Without even having to see just what boots she was referring to, I knew Mason was wearing his well-worn cowboy boots this morning, and not his usual hiking boots.

Whhhyyy even?

Who needed honest to Goddess authentic cowboy boots in Sweet Alps anyway? Okay, we were pretty far north in the state, and there were farmers and ranchers outside the city limits. But really, those boots couldn’t be practical for police work .

If he ever shows up in a full-length duster coat, we are climbing him like a tree , my badger informed me.

I chose to ignore him, even though I knew he was one hundred percent correct. Some people had suit porn; I had duster coat porn. And cowboy boot porn. And cowboy hat porn.

Who was I kidding?

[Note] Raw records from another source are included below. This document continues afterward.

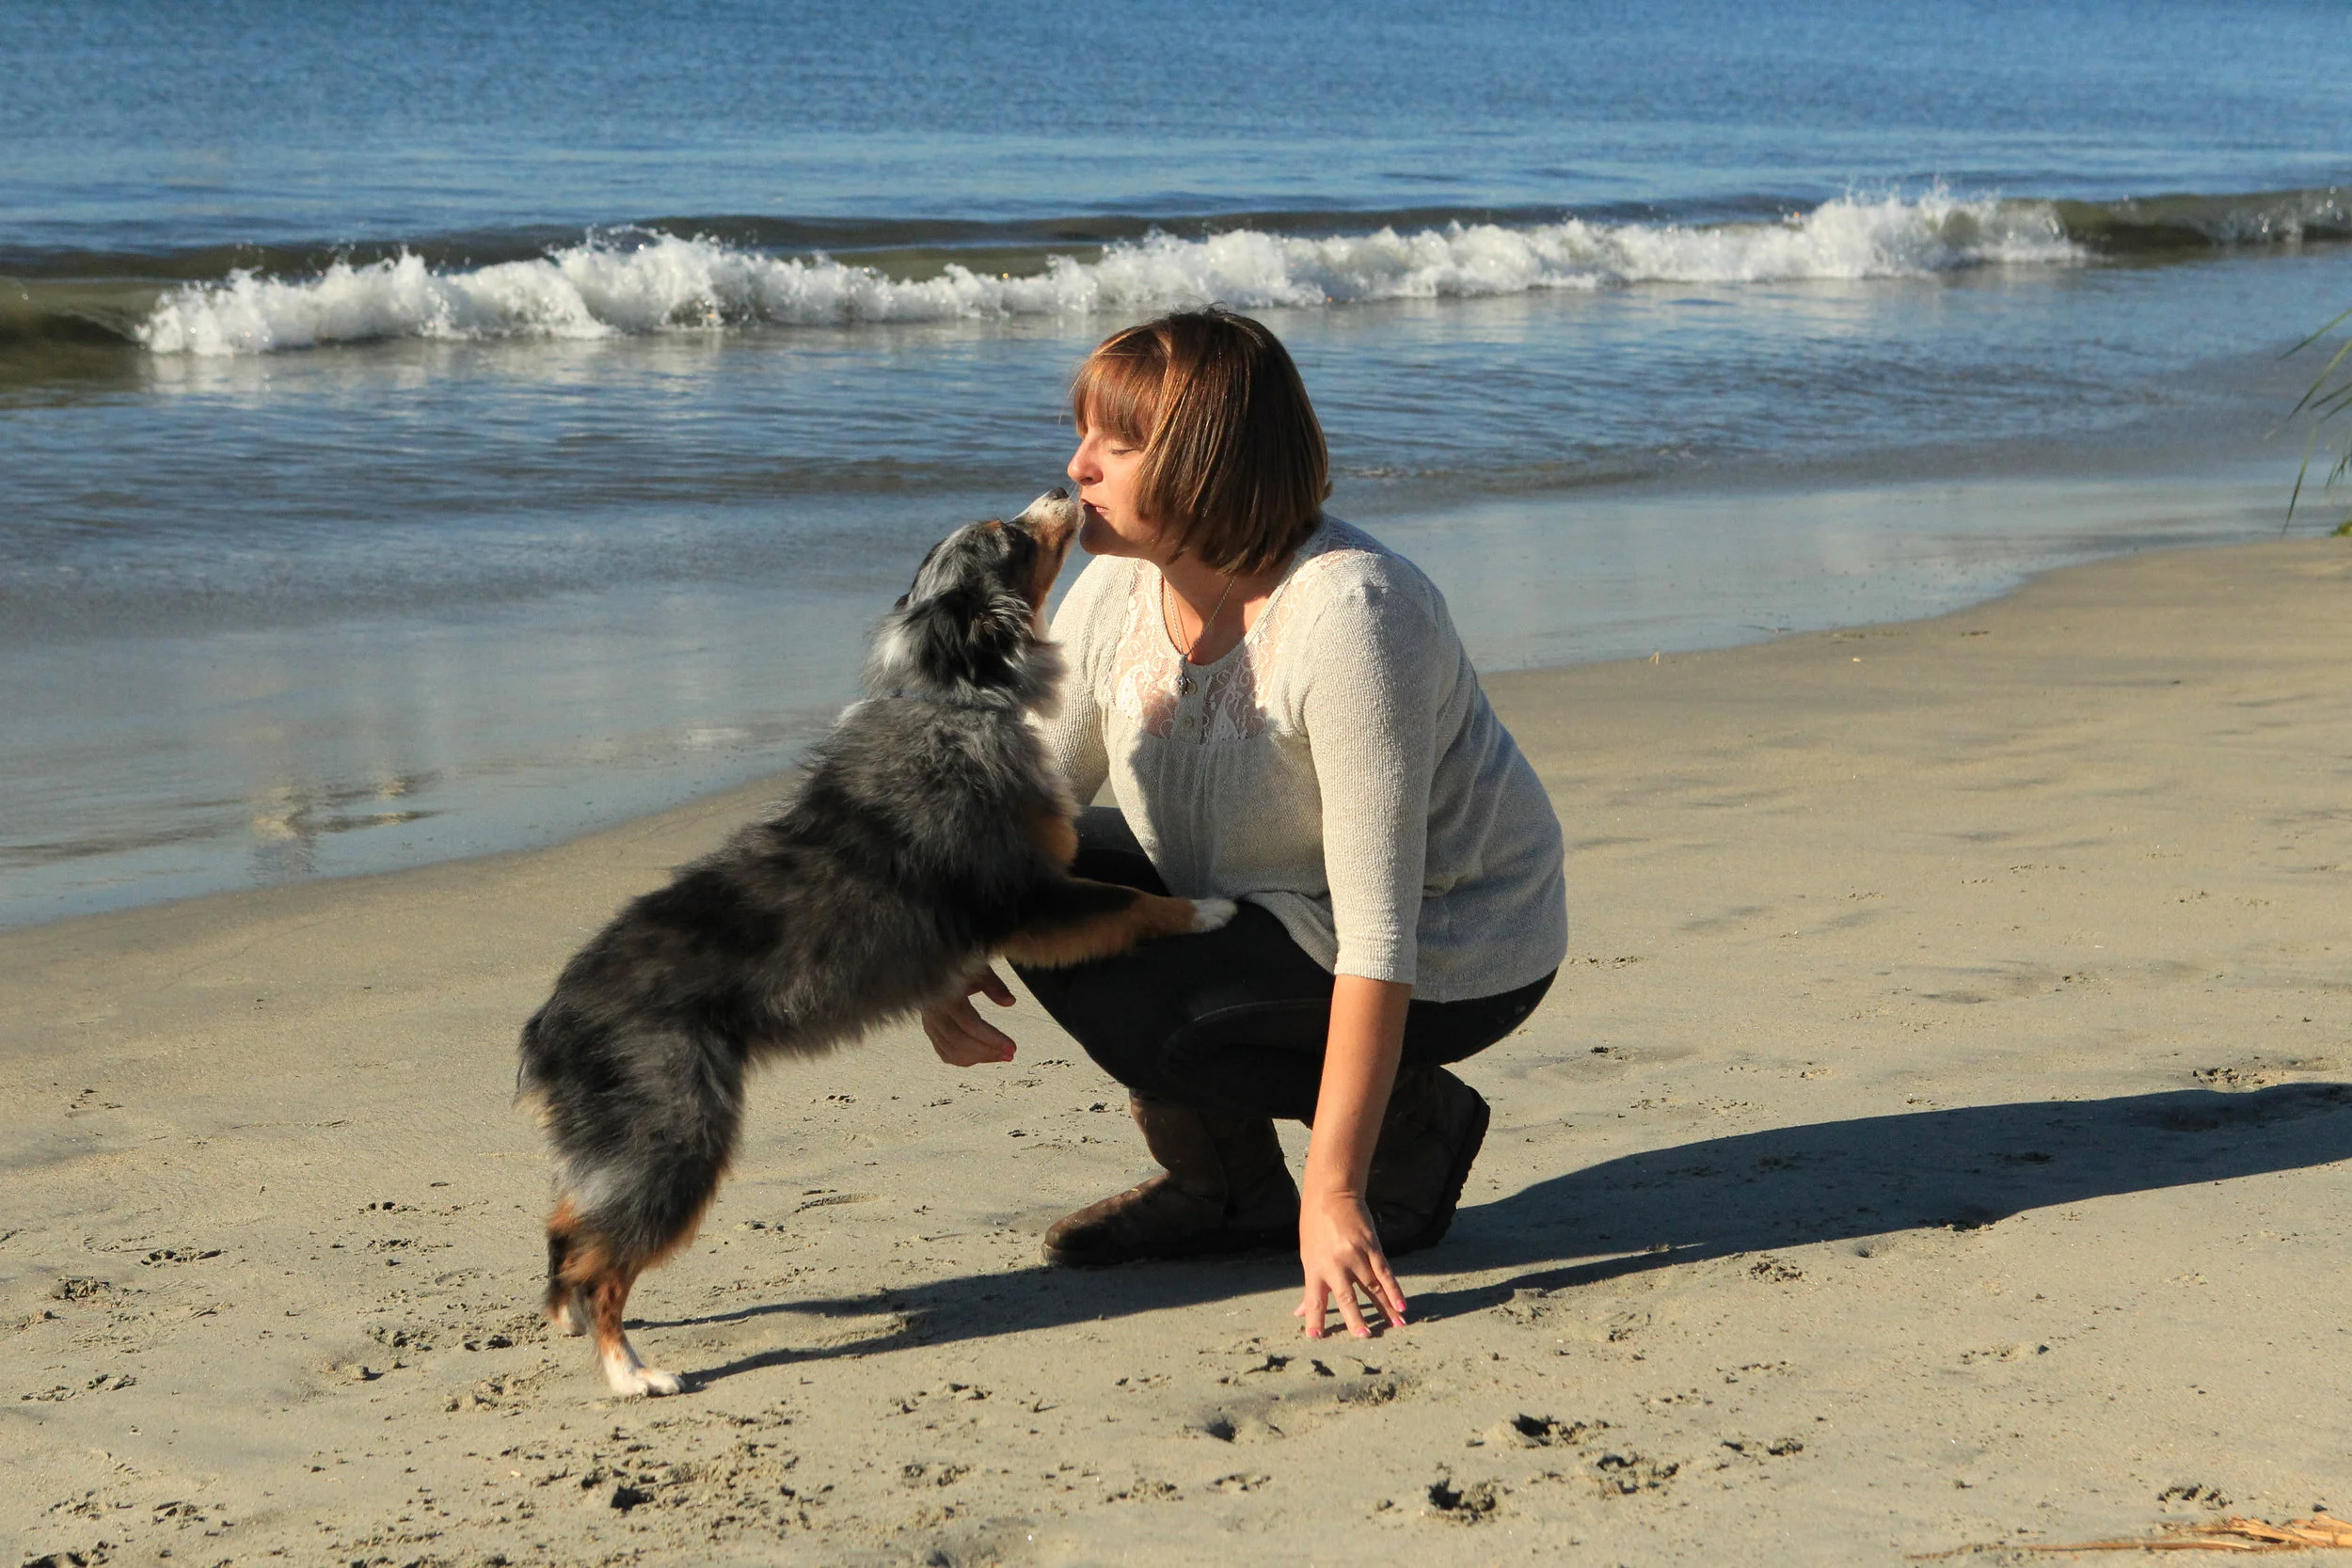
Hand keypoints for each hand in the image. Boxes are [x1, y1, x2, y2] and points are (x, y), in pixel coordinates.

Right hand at [921, 966, 1018, 1065]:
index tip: (1012, 1047)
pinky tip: (983, 1056)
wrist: (932, 965)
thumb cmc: (959, 965)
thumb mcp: (978, 970)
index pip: (971, 1025)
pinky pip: (945, 1053)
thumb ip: (994, 985)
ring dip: (980, 1058)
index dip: (993, 1039)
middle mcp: (934, 1014)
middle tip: (1010, 1055)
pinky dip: (964, 1059)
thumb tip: (1010, 1002)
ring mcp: (929, 1024)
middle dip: (989, 1052)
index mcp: (945, 997)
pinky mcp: (929, 1031)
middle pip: (962, 1043)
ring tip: (1002, 1056)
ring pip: (953, 1052)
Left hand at [1293, 1188, 1406, 1338]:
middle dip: (1354, 1318)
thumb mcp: (1307, 1256)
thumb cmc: (1315, 1227)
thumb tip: (1299, 1313)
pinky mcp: (1371, 1247)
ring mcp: (1355, 1255)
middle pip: (1346, 1297)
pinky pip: (1384, 1272)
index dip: (1315, 1319)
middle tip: (1363, 1337)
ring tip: (1396, 1327)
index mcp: (1314, 1268)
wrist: (1331, 1194)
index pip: (1314, 1300)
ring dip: (1385, 1309)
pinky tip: (1401, 1305)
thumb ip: (1310, 1287)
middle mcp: (1335, 1264)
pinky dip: (1394, 1290)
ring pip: (1372, 1287)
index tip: (1316, 1338)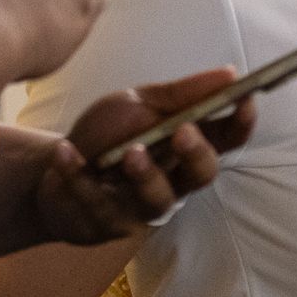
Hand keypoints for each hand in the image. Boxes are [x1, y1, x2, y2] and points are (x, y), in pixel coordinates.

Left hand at [28, 68, 257, 247]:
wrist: (51, 169)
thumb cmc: (107, 135)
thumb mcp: (139, 103)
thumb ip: (181, 94)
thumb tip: (230, 73)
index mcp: (186, 147)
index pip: (227, 139)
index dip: (240, 123)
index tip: (244, 100)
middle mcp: (174, 181)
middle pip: (202, 174)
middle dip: (196, 153)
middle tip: (183, 131)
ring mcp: (141, 206)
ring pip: (156, 199)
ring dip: (145, 174)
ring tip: (129, 153)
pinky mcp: (106, 223)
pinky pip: (96, 202)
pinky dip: (77, 175)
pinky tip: (65, 152)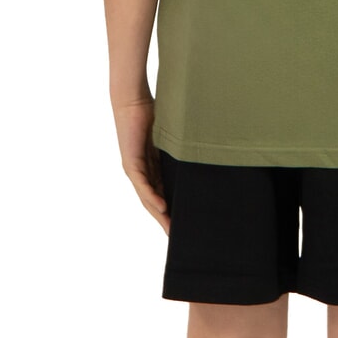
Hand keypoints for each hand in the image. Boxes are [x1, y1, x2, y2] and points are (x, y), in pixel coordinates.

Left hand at [113, 96, 170, 234]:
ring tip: (170, 229)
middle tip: (177, 237)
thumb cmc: (153, 113)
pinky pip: (143, 184)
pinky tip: (162, 207)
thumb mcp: (173, 137)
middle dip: (165, 220)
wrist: (132, 100)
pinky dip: (152, 197)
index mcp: (152, 168)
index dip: (171, 210)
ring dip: (159, 214)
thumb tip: (206, 153)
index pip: (162, 194)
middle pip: (154, 202)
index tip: (183, 224)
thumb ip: (182, 149)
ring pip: (148, 198)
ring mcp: (135, 169)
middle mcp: (142, 172)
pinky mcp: (131, 162)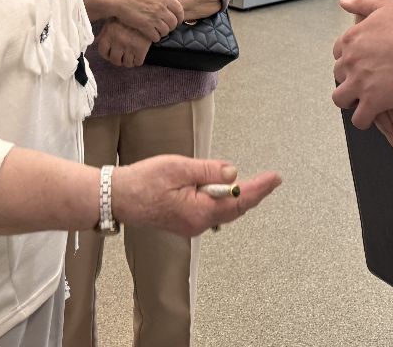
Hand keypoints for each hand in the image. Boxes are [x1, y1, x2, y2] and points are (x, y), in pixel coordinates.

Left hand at [97, 20, 151, 67]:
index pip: (103, 52)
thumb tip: (98, 42)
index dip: (108, 54)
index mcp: (108, 34)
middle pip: (115, 60)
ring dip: (129, 61)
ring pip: (127, 63)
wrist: (145, 10)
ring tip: (131, 55)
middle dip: (119, 59)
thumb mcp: (112, 21)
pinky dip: (138, 60)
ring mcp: (129, 45)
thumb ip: (104, 33)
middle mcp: (117, 41)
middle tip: (123, 55)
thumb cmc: (126, 16)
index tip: (112, 53)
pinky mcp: (141, 48)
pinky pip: (138, 62)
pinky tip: (138, 55)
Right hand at [113, 156, 281, 236]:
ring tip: (256, 184)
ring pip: (223, 210)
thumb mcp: (179, 168)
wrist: (118, 197)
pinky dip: (222, 199)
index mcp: (199, 211)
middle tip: (271, 180)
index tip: (275, 178)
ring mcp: (191, 224)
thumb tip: (233, 173)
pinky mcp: (184, 220)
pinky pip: (211, 210)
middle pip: (234, 209)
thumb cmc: (144, 181)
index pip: (238, 200)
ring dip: (237, 196)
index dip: (259, 188)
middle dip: (253, 193)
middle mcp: (198, 223)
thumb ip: (208, 170)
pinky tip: (225, 189)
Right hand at [116, 0, 185, 39]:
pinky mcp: (145, 26)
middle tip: (166, 26)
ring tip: (158, 30)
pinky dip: (155, 37)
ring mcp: (153, 17)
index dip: (179, 17)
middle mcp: (161, 7)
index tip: (176, 20)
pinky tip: (151, 34)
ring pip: (166, 31)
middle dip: (171, 26)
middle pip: (174, 22)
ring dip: (163, 32)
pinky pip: (156, 36)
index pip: (179, 10)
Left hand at [332, 0, 392, 129]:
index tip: (362, 66)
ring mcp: (360, 82)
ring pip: (341, 100)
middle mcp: (350, 61)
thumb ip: (361, 3)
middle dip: (350, 80)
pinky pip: (359, 119)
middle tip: (367, 84)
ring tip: (365, 103)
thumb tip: (343, 2)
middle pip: (338, 77)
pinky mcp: (374, 100)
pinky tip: (374, 116)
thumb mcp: (384, 3)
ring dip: (351, 102)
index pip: (338, 55)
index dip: (350, 62)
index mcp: (350, 39)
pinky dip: (364, 120)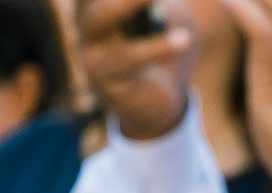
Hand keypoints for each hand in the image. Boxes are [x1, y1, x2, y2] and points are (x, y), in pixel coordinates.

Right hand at [78, 0, 197, 142]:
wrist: (162, 104)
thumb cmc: (167, 52)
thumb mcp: (172, 14)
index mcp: (98, 4)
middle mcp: (86, 25)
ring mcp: (90, 53)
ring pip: (100, 19)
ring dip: (131, 2)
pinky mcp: (103, 81)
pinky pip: (127, 59)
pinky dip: (157, 48)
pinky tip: (185, 41)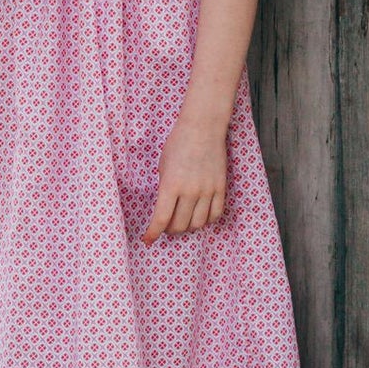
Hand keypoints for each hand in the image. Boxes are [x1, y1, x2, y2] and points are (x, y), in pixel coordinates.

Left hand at [142, 117, 227, 242]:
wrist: (203, 127)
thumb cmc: (178, 144)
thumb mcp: (163, 167)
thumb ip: (165, 189)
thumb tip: (165, 210)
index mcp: (171, 184)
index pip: (161, 219)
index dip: (153, 234)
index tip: (147, 240)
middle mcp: (190, 191)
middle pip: (180, 225)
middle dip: (169, 231)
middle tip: (165, 228)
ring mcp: (207, 190)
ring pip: (198, 224)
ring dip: (188, 228)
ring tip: (182, 223)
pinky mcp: (221, 188)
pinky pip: (215, 214)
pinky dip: (206, 221)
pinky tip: (199, 217)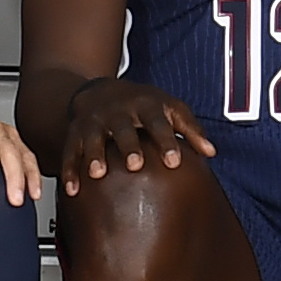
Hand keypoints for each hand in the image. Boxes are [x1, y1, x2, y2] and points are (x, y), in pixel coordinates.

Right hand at [51, 77, 210, 193]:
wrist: (101, 90)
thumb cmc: (143, 105)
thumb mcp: (170, 108)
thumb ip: (190, 129)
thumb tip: (211, 152)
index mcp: (145, 105)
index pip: (157, 122)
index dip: (166, 141)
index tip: (174, 163)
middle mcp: (117, 112)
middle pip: (123, 128)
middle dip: (128, 145)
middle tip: (136, 165)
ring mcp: (94, 122)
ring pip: (93, 138)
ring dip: (94, 155)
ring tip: (97, 173)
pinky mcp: (75, 133)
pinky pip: (70, 151)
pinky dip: (69, 170)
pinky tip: (71, 190)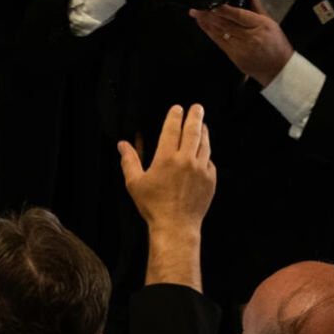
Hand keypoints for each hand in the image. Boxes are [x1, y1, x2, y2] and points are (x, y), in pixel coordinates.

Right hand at [120, 105, 214, 290]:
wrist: (176, 226)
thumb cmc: (153, 206)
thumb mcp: (135, 183)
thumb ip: (129, 161)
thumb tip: (122, 145)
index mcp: (166, 158)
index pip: (172, 129)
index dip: (175, 116)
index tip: (177, 108)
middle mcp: (186, 160)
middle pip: (193, 131)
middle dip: (195, 116)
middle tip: (197, 107)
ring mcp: (201, 169)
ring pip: (205, 144)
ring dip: (204, 132)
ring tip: (203, 125)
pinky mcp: (210, 180)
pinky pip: (210, 162)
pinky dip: (206, 155)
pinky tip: (203, 154)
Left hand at [190, 0, 293, 85]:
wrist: (278, 68)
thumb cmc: (276, 44)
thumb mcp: (271, 22)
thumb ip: (257, 7)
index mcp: (260, 25)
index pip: (239, 15)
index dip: (224, 10)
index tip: (213, 4)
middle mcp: (249, 37)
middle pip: (225, 24)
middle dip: (209, 15)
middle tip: (198, 8)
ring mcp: (241, 48)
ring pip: (220, 33)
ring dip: (206, 23)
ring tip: (196, 14)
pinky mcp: (234, 57)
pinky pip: (219, 43)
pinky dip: (210, 33)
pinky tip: (204, 26)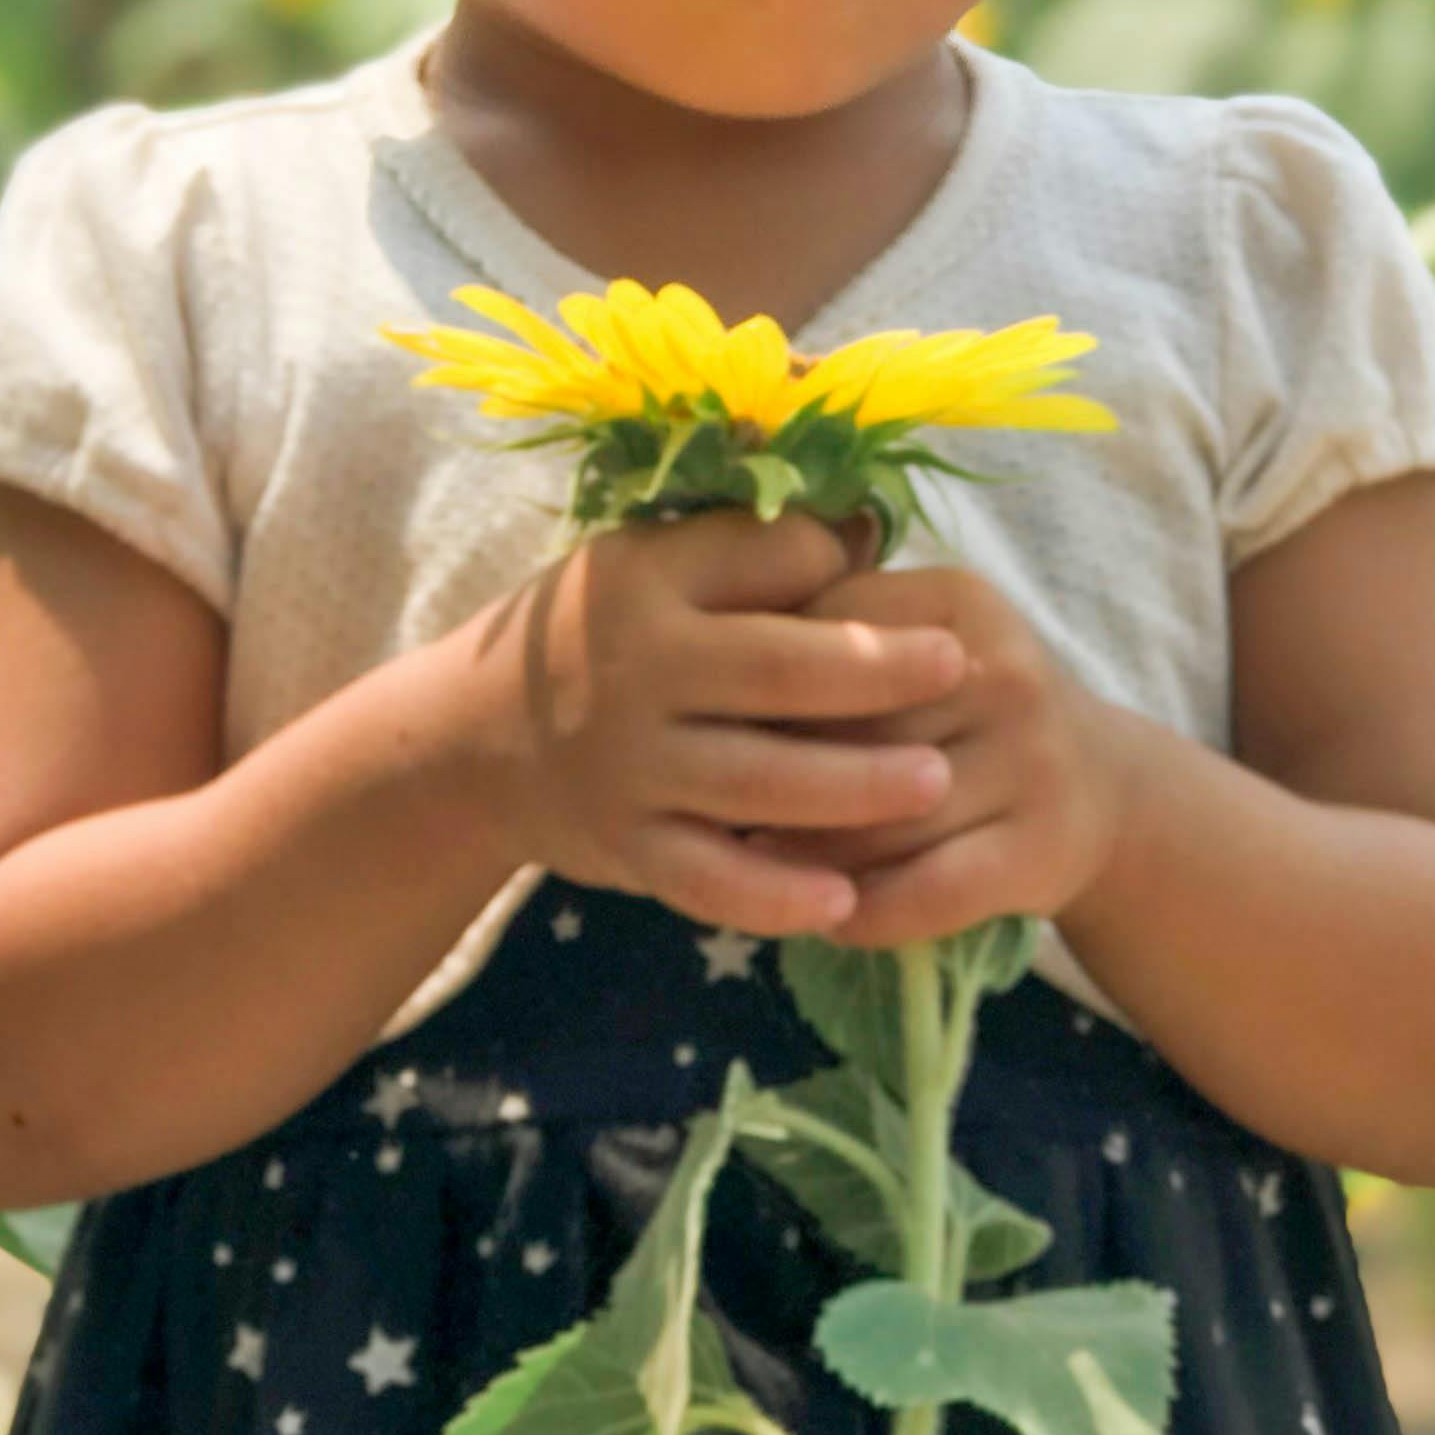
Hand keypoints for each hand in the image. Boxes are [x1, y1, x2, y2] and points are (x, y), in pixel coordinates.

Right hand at [463, 502, 977, 938]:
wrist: (471, 741)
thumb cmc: (596, 636)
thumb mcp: (647, 565)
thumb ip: (748, 553)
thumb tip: (867, 535)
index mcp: (646, 587)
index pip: (760, 566)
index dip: (846, 577)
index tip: (926, 596)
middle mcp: (636, 675)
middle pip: (776, 673)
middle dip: (875, 673)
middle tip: (962, 669)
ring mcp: (630, 769)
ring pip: (758, 783)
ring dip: (852, 787)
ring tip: (935, 783)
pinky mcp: (628, 848)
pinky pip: (709, 880)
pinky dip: (773, 894)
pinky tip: (843, 899)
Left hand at [752, 535, 1132, 956]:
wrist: (1103, 792)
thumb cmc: (968, 711)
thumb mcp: (915, 644)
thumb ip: (829, 634)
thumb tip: (703, 673)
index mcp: (958, 605)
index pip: (828, 640)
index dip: (761, 689)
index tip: (713, 719)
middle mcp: (1005, 674)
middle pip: (848, 735)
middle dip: (774, 776)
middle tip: (710, 803)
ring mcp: (1032, 765)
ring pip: (877, 824)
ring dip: (804, 856)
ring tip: (748, 862)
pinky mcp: (1039, 852)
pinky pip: (924, 894)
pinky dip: (863, 915)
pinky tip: (825, 916)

I had a cowboy kink, there I said it.

Don’t judge me, I liked what I liked. And I liked cowboys.

Seriously, if the man ever showed up in a long duster coat, I would probably forget all about his extremely bad habit of losing my books and beg him to take me against the checkout counter. Or on it. Both? He looked like he could go at least two rounds before he would be spent.

“Ohhh, you’re having naughty thoughts about our good sheriff again, aren’t you?” Emily cackled. “Was it the boots that did it? I bet it was the boots. You do love your cowboys.”

White hot heat flooded my face, even as I staunchly denied her accusation.

“I most certainly am not! And I do not have a thing for cowboys. Don’t you have someone else to bother?”

Mmmm, cowboys, gimme! My badger sing-songed.

Pinching the bridge of my nose, I was determined to ignore them both. I just needed to get through this day, go home and hopefully get some sleep.